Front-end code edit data
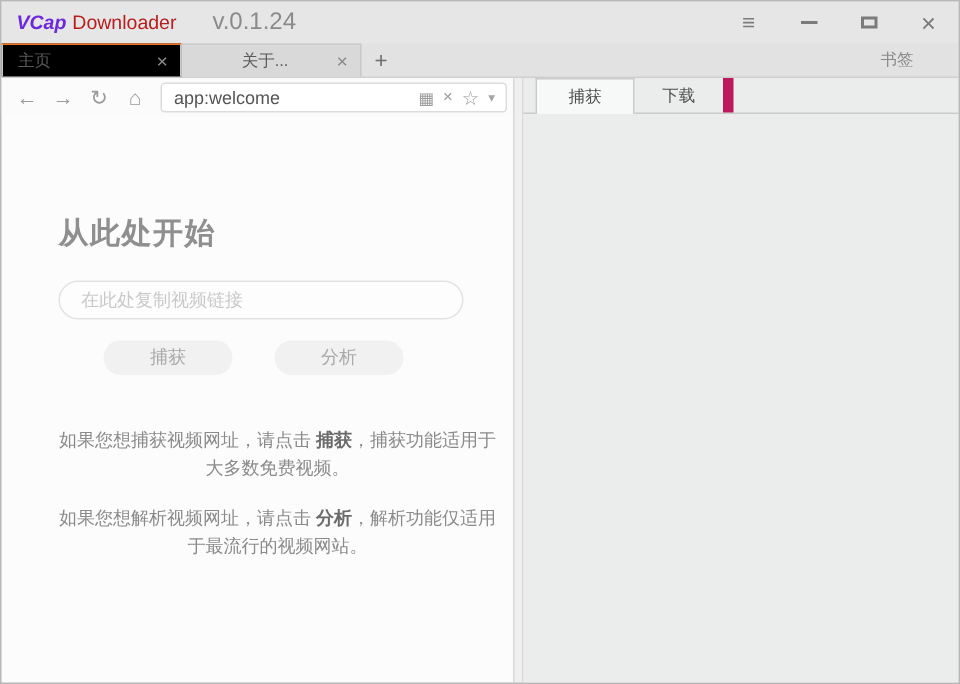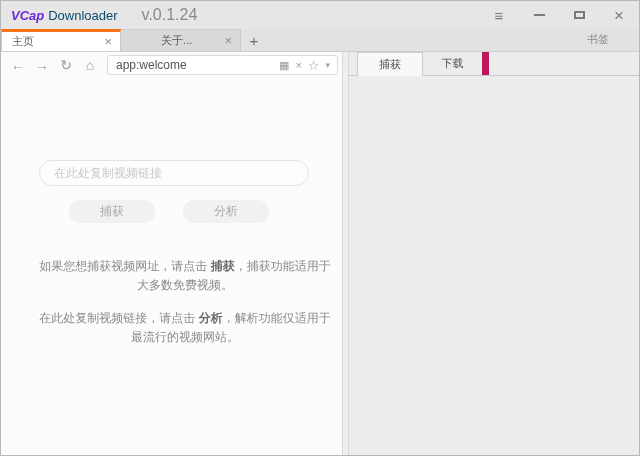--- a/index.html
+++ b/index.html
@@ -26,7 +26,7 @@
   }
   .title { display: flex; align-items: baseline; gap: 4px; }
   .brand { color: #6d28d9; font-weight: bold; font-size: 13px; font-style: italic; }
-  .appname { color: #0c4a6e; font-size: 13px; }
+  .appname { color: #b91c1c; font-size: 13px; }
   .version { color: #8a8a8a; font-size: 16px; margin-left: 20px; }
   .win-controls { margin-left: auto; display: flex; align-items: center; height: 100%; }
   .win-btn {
---
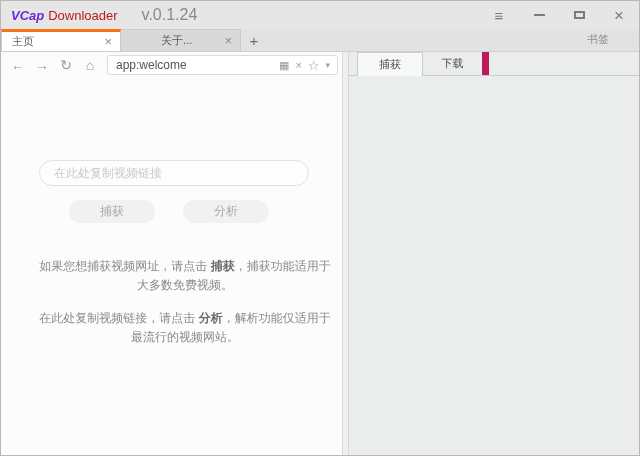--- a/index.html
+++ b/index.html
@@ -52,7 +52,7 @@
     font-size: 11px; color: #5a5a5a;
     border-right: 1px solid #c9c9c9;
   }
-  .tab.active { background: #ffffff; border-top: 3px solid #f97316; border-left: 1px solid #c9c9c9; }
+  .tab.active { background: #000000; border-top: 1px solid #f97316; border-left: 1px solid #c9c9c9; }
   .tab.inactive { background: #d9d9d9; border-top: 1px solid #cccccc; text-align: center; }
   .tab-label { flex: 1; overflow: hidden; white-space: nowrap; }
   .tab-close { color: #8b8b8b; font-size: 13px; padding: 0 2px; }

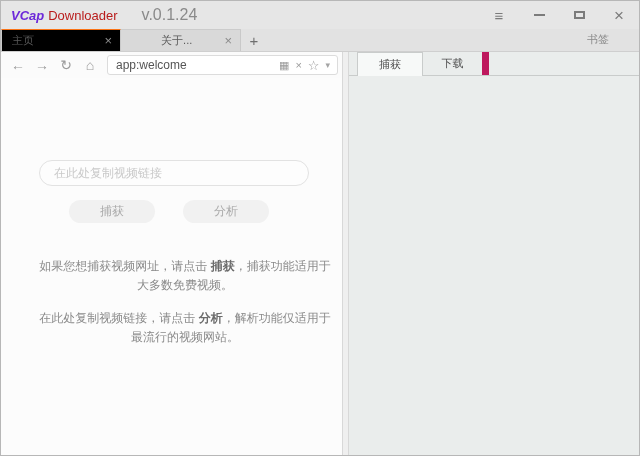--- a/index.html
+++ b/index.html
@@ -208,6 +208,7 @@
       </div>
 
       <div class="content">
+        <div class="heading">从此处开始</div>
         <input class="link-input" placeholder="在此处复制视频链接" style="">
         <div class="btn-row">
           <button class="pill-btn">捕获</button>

#### Task directions:
Only the number is needed: please work out how many lines in the data contain the string "class".

#### Written reply:
5